Conventional data analysis of flow cytometry-based basophil activation testing requires repetitive, labor-intensive analysis that hampers efforts to standardize testing for clinical applications. Using an open-source platform, we developed and implemented a programmatic approach to the analysis of the basophil activation test (BAT) by flow cytometry. Using the BÜHLMANN FlowCAST® assay, peripheral blood from peanut allergic patients undergoing oral immunotherapy was incubated with peanut allergens (Arah1, Arah2, Arah6, whole peanut extract) and stained with fluorescent antibodies to CCR3 and CD63 for the development of a data-driven programmatic analysis using Bioconductor and R. Basophil identification using clustering and classification was validated using manually gated comparisons in an experimental subset. Reproducibility of CD63 upregulation set on unstimulated or anti-FcERI stimulated basophils was compared. BAT analysis of 294 experiments was successful in 91.5% using the above approach, with a total of 7,166 individual basophil activation tests from 269 experiments. We estimate this represents a net saving of 1340min of labor by a skilled operator.
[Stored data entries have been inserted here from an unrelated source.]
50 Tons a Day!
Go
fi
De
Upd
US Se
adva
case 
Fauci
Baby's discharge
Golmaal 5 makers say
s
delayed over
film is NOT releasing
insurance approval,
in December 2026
Medium-based gating correlated to respective manual gating more closely than anti-FcERI based gating (R=0.96 vs. R=0.84, P<0.001). Only 2% of the basophil activation results were significantly different from manual gating. Quality measures of the experiments and other measures of basophil activation were also provided by the analysis. We present a novel data-driven flow cytometric platform for the analysis of clinical basophil activation testing, providing a high throughput objective approach to basophil activation analysis. © 2017 International Clinical Cytometry Society.